Later that week, Kucinich gave the keynote address at the 2000 international meeting of the Global Network Against Weapons and Nuclear Power in Space. "We know that moving forward with a national missile defense system will set the stage for the advancement and proliferation of nuclear weapons in space," he declared. "And we know that once we continue down this road, we're going to be locked into funding an industry that makes missiles, and anti-missiles, and creates policies to promote the use of missiles, and more spending on missiles."

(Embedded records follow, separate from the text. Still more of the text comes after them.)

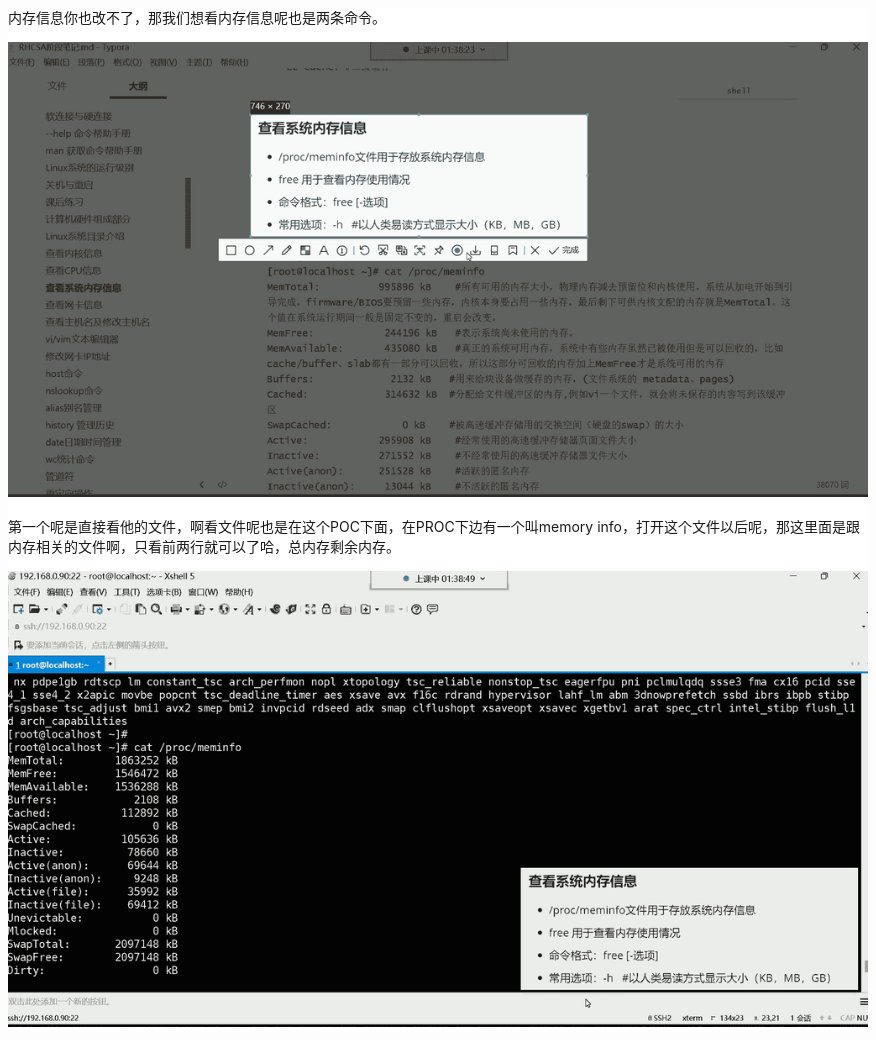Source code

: 内存信息你也改不了，那我们想看内存信息呢也是两条命令。

![](img/a5249a67c5474319c3b9f53da42b52c9_39.png)

第一个呢是直接看他的文件，啊看文件呢也是在这个POC下面，在PROC下边有一个叫memory info，打开这个文件以后呢，那这里面是跟内存相关的文件啊，只看前两行就可以了哈，总内存剩余内存。



![](img/a5249a67c5474319c3b9f53da42b52c9_41.png)
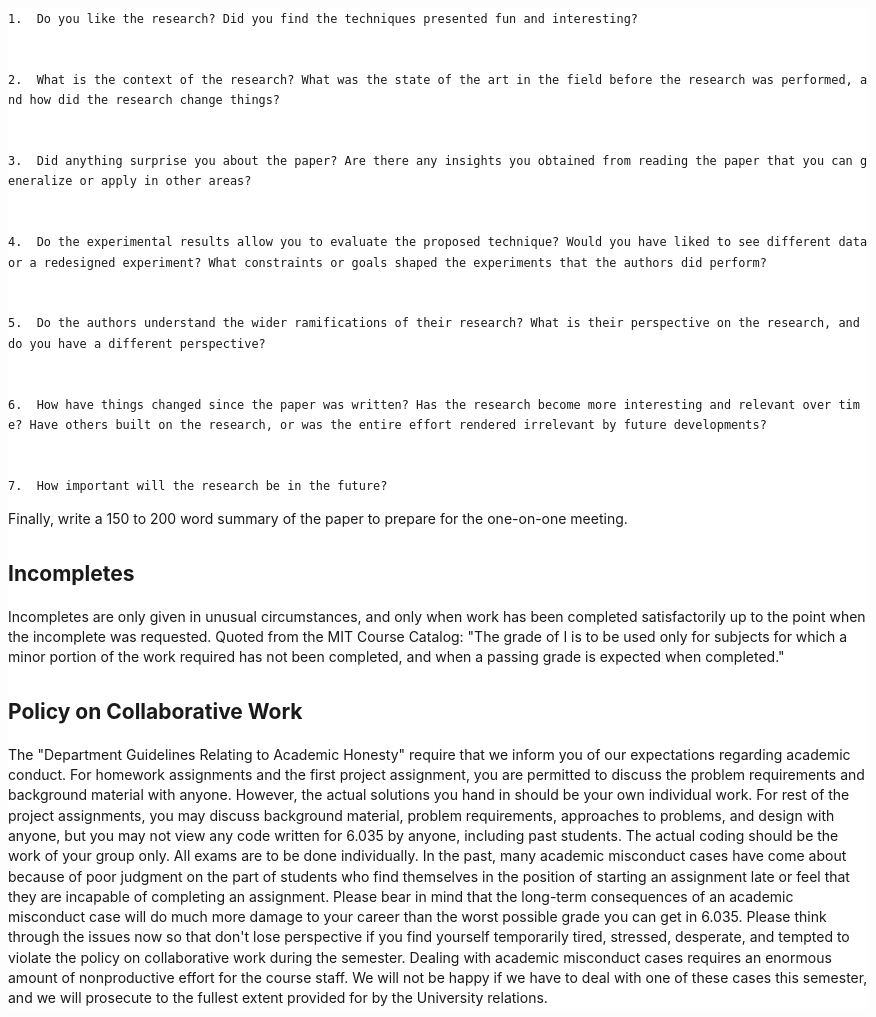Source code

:     1.  Do you like the research? Did you find the techniques presented fun and interesting?  
          
        
    2.  What is the context of the research? What was the state of the art in the field before the research was performed, and how did the research change things?  
          
        
    3.  Did anything surprise you about the paper? Are there any insights you obtained from reading the paper that you can generalize or apply in other areas?  
          
        
    4.  Do the experimental results allow you to evaluate the proposed technique? Would you have liked to see different data or a redesigned experiment? What constraints or goals shaped the experiments that the authors did perform?  
          
        
    5.  Do the authors understand the wider ramifications of their research? What is their perspective on the research, and do you have a different perspective?  
          
        
    6.  How have things changed since the paper was written? Has the research become more interesting and relevant over time? Have others built on the research, or was the entire effort rendered irrelevant by future developments?  
          
        
    7.  How important will the research be in the future?

Finally, write a 150 to 200 word summary of the paper to prepare for the one-on-one meeting.

Incompletes
-----------

Incompletes are only given in unusual circumstances, and only when work has been completed satisfactorily up to the point when the incomplete was requested. Quoted from the MIT Course Catalog: "The grade of I is to be used only for subjects for which a minor portion of the work required has not been completed, and when a passing grade is expected when completed."

Policy on Collaborative Work
----------------------------

The "Department Guidelines Relating to Academic Honesty" require that we inform you of our expectations regarding academic conduct. For homework assignments and the first project assignment, you are permitted to discuss the problem requirements and background material with anyone. However, the actual solutions you hand in should be your own individual work. For rest of the project assignments, you may discuss background material, problem requirements, approaches to problems, and design with anyone, but you may not view any code written for 6.035 by anyone, including past students. The actual coding should be the work of your group only. All exams are to be done individually. In the past, many academic misconduct cases have come about because of poor judgment on the part of students who find themselves in the position of starting an assignment late or feel that they are incapable of completing an assignment. Please bear in mind that the long-term consequences of an academic misconduct case will do much more damage to your career than the worst possible grade you can get in 6.035. Please think through the issues now so that don't lose perspective if you find yourself temporarily tired, stressed, desperate, and tempted to violate the policy on collaborative work during the semester. Dealing with academic misconduct cases requires an enormous amount of nonproductive effort for the course staff. We will not be happy if we have to deal with one of these cases this semester, and we will prosecute to the fullest extent provided for by the University relations.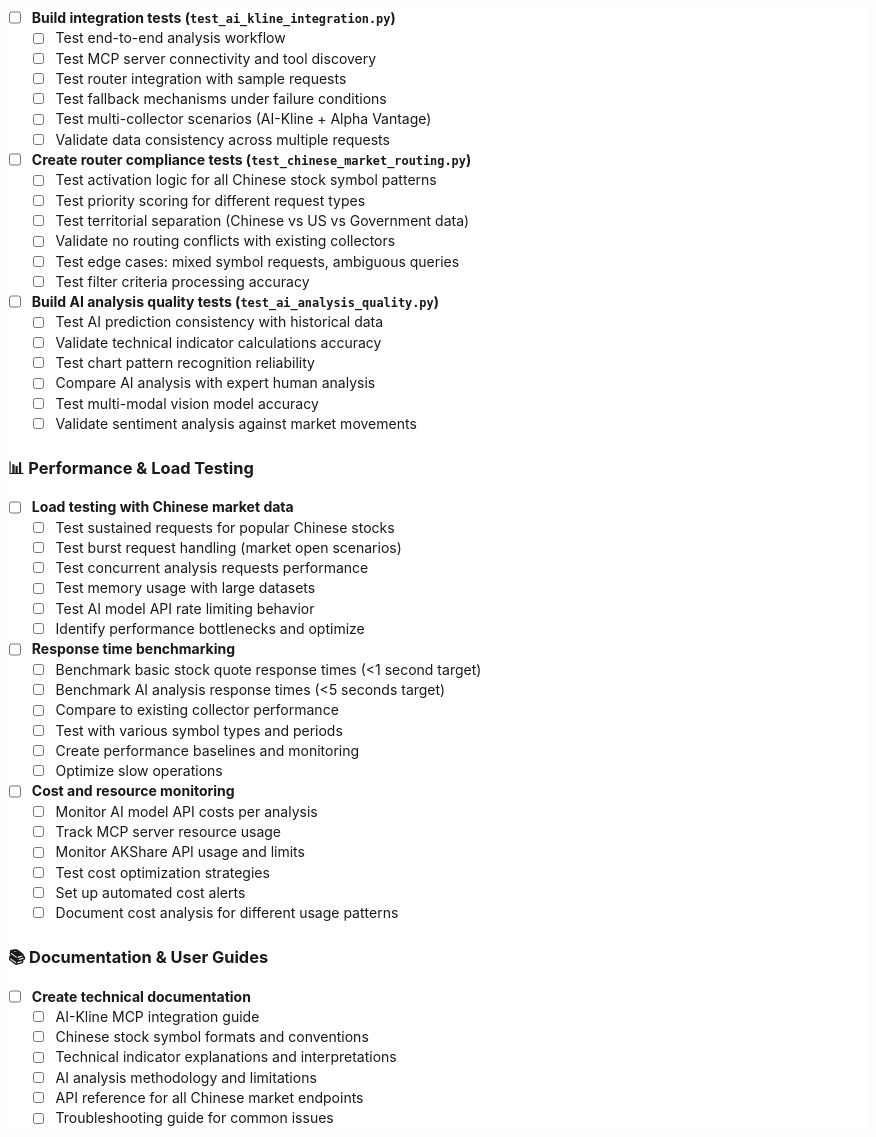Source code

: - [ ] **Build integration tests (`test_ai_kline_integration.py`)**
  - [ ] Test end-to-end analysis workflow
  - [ ] Test MCP server connectivity and tool discovery
  - [ ] Test router integration with sample requests
  - [ ] Test fallback mechanisms under failure conditions
  - [ ] Test multi-collector scenarios (AI-Kline + Alpha Vantage)
  - [ ] Validate data consistency across multiple requests

- [ ] **Create router compliance tests (`test_chinese_market_routing.py`)**
  - [ ] Test activation logic for all Chinese stock symbol patterns
  - [ ] Test priority scoring for different request types
  - [ ] Test territorial separation (Chinese vs US vs Government data)
  - [ ] Validate no routing conflicts with existing collectors
  - [ ] Test edge cases: mixed symbol requests, ambiguous queries
  - [ ] Test filter criteria processing accuracy

- [ ] **Build AI analysis quality tests (`test_ai_analysis_quality.py`)**
  - [ ] Test AI prediction consistency with historical data
  - [ ] Validate technical indicator calculations accuracy
  - [ ] Test chart pattern recognition reliability
  - [ ] Compare AI analysis with expert human analysis
  - [ ] Test multi-modal vision model accuracy
  - [ ] Validate sentiment analysis against market movements

### **📊 Performance & Load Testing**

- [ ] **Load testing with Chinese market data**
  - [ ] Test sustained requests for popular Chinese stocks
  - [ ] Test burst request handling (market open scenarios)
  - [ ] Test concurrent analysis requests performance
  - [ ] Test memory usage with large datasets
  - [ ] Test AI model API rate limiting behavior
  - [ ] Identify performance bottlenecks and optimize

- [ ] **Response time benchmarking**
  - [ ] Benchmark basic stock quote response times (<1 second target)
  - [ ] Benchmark AI analysis response times (<5 seconds target)
  - [ ] Compare to existing collector performance
  - [ ] Test with various symbol types and periods
  - [ ] Create performance baselines and monitoring
  - [ ] Optimize slow operations

- [ ] **Cost and resource monitoring**
  - [ ] Monitor AI model API costs per analysis
  - [ ] Track MCP server resource usage
  - [ ] Monitor AKShare API usage and limits
  - [ ] Test cost optimization strategies
  - [ ] Set up automated cost alerts
  - [ ] Document cost analysis for different usage patterns

### **📚 Documentation & User Guides**

- [ ] **Create technical documentation**
  - [ ] AI-Kline MCP integration guide
  - [ ] Chinese stock symbol formats and conventions
  - [ ] Technical indicator explanations and interpretations
  - [ ] AI analysis methodology and limitations
  - [ ] API reference for all Chinese market endpoints
  - [ ] Troubleshooting guide for common issues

He asked what happened to the "Cold War benefit. There's only a restless, ceaseless arms race which rides the newest technological wave, to continue to drain our national resources, to continue to create fear in America, to continue to create fear abroad, to continue to make the world less safe, and to continue to drive our national consciousness downward."

Kucinich spoke of the opposition of the U.S. in the UN to the resolution seeking to prevent an arms race in outer space by reaffirming the Outer Space Treaty. "It's my belief that the United States must sign on, and send a message to the world that space is for peace, not war. Unfortunately, there are policy makers who are aimed at having the country make a statement totally the opposite."